# ACTIVITY
Set out the lines of the data below, from the line containing "有了这个，我们可以看看反编译体的main函数：" through the line containing "这仍然是一个非常手工的过程，" (both included), as a JSON list of strings with one string per line and blank lines left out.

::: RECORD EXTRACTS

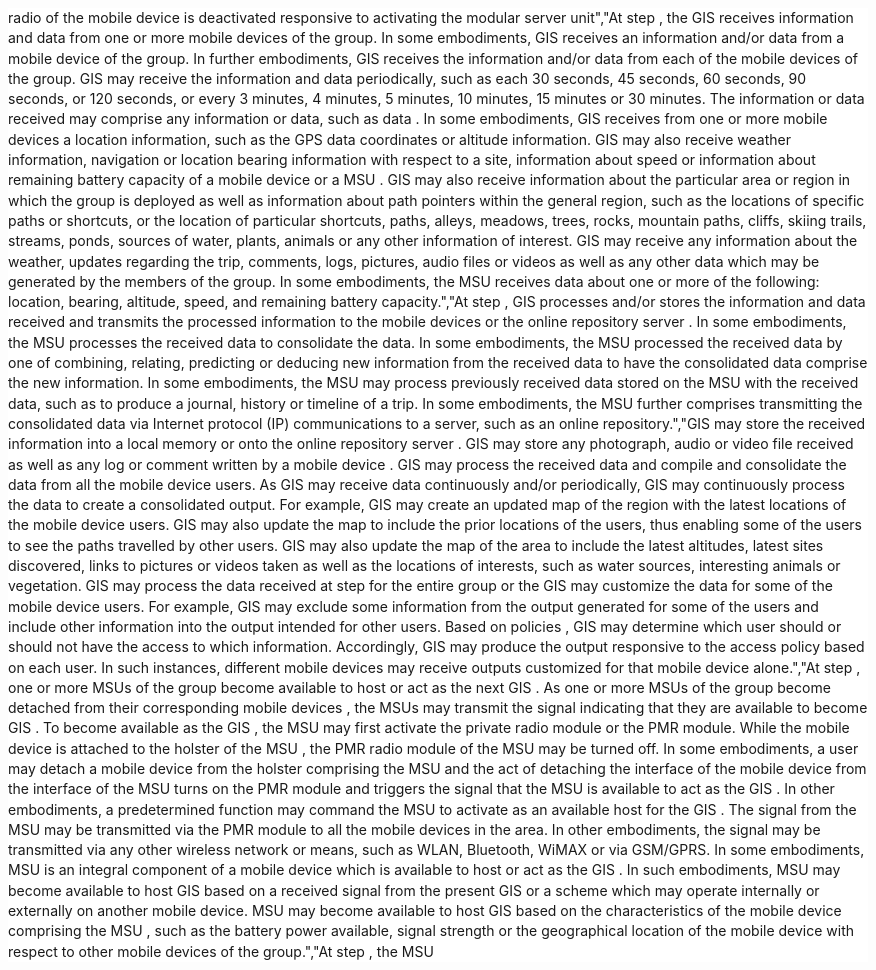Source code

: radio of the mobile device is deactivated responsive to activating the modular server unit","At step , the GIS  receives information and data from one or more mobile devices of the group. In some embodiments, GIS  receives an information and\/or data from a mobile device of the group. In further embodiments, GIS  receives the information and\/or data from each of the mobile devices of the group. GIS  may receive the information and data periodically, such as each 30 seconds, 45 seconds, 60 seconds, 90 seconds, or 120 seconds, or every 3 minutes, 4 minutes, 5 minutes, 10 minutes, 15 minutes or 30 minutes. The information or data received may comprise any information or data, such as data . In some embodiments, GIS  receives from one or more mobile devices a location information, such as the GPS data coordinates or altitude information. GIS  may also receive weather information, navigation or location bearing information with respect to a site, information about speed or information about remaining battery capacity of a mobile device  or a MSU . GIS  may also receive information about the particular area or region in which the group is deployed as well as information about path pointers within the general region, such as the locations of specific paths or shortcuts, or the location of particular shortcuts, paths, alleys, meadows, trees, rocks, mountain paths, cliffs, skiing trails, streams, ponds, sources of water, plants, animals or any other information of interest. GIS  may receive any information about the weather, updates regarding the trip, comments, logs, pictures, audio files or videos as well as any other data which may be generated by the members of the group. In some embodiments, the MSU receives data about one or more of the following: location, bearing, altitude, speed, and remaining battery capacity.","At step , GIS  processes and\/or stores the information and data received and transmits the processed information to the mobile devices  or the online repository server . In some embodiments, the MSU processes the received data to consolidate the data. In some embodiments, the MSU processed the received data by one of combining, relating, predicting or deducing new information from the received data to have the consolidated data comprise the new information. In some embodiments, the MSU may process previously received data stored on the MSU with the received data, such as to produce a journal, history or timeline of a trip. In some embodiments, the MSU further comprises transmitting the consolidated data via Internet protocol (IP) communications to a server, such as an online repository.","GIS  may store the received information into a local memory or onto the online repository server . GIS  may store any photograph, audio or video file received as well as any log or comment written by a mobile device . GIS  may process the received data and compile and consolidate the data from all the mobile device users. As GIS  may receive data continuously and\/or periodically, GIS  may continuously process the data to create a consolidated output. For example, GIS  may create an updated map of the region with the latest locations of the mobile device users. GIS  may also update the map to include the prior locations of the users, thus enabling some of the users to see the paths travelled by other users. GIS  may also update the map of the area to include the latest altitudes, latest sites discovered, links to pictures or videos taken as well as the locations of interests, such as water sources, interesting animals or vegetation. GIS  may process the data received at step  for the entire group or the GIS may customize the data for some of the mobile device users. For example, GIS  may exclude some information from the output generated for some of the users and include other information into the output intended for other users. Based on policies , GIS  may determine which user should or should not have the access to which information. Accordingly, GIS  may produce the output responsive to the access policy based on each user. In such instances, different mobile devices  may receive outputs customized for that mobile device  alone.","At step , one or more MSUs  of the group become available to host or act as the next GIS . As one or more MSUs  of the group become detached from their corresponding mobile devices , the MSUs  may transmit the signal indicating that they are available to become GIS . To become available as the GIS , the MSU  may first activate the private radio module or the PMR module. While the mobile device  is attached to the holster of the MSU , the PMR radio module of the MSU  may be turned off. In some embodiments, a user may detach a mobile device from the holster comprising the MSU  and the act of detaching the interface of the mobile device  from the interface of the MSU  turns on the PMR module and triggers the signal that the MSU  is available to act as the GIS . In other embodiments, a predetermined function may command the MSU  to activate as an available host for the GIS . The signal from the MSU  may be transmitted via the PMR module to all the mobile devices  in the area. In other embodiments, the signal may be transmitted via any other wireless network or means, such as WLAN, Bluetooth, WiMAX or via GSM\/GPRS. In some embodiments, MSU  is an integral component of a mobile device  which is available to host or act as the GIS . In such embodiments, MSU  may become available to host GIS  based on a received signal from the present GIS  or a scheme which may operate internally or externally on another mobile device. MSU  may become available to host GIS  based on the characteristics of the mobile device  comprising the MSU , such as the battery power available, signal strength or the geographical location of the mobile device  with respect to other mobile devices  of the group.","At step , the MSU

::::::
::: RECORD EXTRACTS

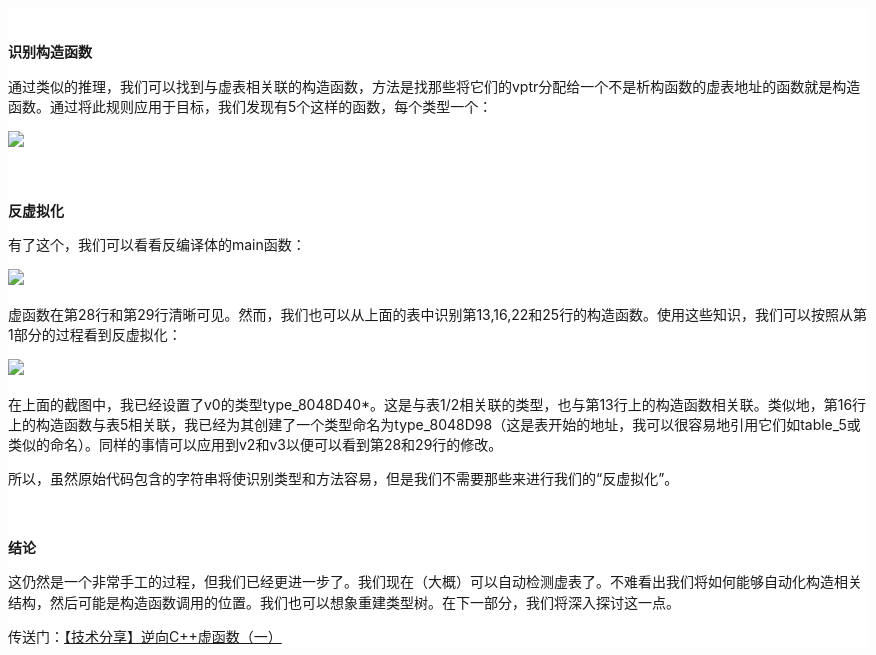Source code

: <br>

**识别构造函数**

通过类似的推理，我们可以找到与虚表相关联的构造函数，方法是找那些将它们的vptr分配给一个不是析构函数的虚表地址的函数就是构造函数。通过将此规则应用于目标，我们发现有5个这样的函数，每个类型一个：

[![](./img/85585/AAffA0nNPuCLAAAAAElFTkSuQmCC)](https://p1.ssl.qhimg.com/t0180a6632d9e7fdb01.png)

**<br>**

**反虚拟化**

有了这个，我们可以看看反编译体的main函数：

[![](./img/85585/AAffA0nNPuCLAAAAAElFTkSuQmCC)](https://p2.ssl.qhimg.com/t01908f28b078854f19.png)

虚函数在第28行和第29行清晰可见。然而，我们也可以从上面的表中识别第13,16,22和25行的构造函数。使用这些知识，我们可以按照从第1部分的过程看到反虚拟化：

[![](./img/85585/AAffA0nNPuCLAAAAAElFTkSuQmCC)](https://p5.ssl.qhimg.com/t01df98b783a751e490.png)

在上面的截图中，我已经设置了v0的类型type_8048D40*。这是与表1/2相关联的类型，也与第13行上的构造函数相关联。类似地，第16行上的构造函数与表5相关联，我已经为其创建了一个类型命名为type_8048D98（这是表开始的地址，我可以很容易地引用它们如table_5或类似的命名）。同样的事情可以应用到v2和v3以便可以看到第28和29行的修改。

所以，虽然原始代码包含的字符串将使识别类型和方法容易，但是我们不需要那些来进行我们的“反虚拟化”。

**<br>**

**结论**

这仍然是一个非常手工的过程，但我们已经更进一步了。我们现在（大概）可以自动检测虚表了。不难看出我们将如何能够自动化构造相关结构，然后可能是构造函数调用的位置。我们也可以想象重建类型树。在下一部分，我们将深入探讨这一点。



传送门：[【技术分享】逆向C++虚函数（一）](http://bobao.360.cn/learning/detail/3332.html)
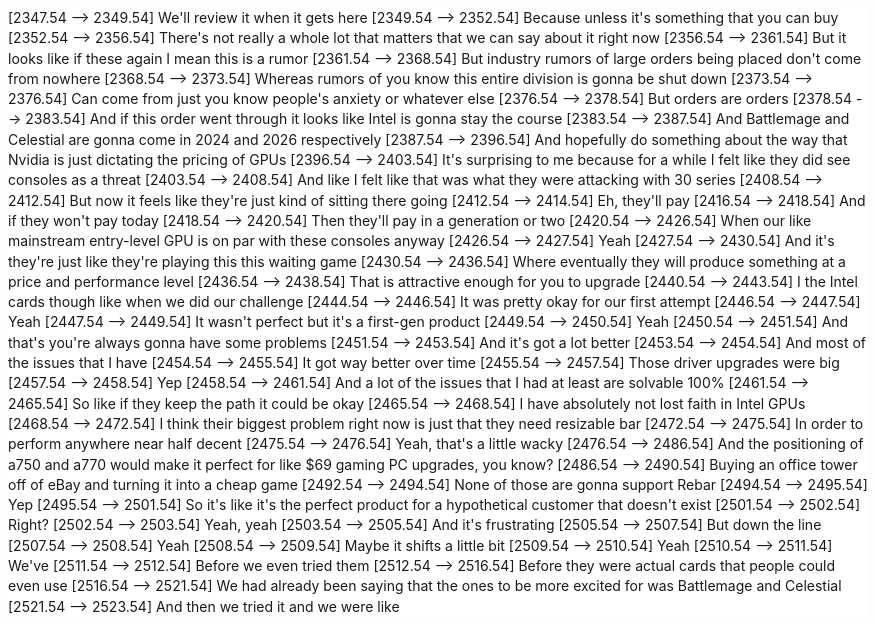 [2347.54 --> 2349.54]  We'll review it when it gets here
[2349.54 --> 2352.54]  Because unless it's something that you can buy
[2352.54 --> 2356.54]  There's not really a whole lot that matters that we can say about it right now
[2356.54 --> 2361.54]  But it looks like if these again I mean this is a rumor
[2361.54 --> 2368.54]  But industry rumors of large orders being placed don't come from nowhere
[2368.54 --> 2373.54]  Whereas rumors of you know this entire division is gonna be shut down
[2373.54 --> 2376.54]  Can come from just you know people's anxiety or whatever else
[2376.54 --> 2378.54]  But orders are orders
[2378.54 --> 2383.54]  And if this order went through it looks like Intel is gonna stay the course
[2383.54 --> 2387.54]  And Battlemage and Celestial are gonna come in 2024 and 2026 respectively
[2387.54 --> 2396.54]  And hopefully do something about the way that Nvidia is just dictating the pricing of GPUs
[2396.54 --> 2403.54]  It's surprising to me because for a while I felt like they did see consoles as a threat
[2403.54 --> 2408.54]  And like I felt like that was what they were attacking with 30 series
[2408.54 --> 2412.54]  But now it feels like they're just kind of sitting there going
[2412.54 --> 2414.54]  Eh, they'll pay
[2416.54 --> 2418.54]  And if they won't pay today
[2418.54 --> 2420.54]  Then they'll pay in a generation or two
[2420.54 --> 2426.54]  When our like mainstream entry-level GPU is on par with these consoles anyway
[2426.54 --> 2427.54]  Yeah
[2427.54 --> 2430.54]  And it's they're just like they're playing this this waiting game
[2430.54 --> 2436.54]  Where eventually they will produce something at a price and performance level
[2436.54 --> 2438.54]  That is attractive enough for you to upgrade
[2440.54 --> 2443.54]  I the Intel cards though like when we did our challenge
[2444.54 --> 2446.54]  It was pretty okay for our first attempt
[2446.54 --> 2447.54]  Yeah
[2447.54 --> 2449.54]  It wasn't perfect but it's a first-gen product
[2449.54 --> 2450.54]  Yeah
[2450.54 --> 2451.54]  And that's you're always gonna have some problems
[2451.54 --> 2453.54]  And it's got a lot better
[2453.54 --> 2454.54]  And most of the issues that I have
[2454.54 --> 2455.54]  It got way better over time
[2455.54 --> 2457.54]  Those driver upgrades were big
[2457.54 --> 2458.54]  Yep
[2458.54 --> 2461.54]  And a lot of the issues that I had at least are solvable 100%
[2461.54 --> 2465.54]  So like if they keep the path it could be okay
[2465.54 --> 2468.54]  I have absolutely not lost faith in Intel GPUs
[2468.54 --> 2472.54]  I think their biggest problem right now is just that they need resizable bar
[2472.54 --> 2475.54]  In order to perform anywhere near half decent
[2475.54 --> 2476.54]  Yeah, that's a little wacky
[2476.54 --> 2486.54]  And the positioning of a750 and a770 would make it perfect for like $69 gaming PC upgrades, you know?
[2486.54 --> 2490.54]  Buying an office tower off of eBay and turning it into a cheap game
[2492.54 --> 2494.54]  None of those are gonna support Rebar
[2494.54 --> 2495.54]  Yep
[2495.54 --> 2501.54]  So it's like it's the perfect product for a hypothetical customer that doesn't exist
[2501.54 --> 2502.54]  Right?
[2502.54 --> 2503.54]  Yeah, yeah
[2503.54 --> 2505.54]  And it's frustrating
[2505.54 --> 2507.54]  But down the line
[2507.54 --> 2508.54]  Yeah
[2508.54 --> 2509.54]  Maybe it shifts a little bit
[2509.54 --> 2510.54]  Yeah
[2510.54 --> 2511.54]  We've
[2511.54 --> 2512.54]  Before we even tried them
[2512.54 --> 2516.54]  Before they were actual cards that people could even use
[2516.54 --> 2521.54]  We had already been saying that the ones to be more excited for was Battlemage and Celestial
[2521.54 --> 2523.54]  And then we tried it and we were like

::::::
::: RECORD EXTRACTS

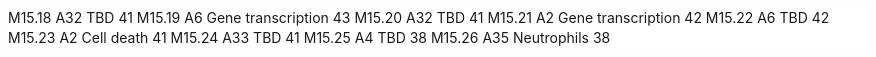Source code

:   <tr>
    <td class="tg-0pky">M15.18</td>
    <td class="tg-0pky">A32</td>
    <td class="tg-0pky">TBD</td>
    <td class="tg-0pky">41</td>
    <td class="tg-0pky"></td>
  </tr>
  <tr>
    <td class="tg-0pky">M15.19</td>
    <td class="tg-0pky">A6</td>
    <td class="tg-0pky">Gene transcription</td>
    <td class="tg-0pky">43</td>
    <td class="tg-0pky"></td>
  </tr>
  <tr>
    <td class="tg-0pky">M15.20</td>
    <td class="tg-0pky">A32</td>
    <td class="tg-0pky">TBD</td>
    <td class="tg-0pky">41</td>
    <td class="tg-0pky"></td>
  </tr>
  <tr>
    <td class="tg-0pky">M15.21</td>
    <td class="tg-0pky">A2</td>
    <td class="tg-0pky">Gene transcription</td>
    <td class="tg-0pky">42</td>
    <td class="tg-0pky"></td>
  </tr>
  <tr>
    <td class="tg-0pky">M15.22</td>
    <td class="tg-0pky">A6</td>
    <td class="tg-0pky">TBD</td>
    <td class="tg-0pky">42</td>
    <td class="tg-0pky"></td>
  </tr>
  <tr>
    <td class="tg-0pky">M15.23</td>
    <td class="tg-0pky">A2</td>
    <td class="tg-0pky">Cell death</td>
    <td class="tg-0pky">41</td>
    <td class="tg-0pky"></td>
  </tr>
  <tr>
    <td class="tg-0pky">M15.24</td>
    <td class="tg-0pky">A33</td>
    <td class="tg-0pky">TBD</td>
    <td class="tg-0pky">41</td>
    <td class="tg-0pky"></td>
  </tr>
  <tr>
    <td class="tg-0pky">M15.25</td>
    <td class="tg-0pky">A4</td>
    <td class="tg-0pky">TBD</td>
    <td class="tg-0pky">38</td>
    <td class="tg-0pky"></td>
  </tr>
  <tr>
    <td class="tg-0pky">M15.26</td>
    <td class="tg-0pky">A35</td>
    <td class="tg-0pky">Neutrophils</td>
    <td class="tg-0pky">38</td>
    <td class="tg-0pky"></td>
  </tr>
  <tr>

::::::

# PROBLEM SOLUTION
[
  "有了这个，我们可以看看反编译体的main函数：",
  "[![](./img/85585/AAffA0nNPuCLAAAAAElFTkSuQmCC)](https://p2.ssl.qhimg.com/t01908f28b078854f19.png)",
  "虚函数在第28行和第29行清晰可见。然而，我们也可以从上面的表中识别第13,16,22和25行的构造函数。使用这些知识，我们可以按照从第1部分的过程看到反虚拟化：",
  "[![](./img/85585/AAffA0nNPuCLAAAAAElFTkSuQmCC)](https://p5.ssl.qhimg.com/t01df98b783a751e490.png)",
  "在上面的截图中，我已经设置了v0的类型type_8048D40*。这是与表1/2相关联的类型，也与第13行上的构造函数相关联。类似地，第16行上的构造函数与表5相关联，我已经为其创建了一个类型命名为type_8048D98（这是表开始的地址，我可以很容易地引用它们如table_5或类似的命名）。同样的事情可以应用到v2和v3以便可以看到第28和29行的修改。",
  "所以，虽然原始代码包含的字符串将使识别类型和方法容易，但是我们不需要那些来进行我们的“反虚拟化”。",
  "**<br>**",
  "**结论**",
  "这仍然是一个非常手工的过程，但我们已经更进一步了。我们现在（大概）可以自动检测虚表了。不难看出我们将如何能够自动化构造相关结构，然后可能是构造函数调用的位置。我们也可以想象重建类型树。在下一部分，我们将深入探讨这一点。"
]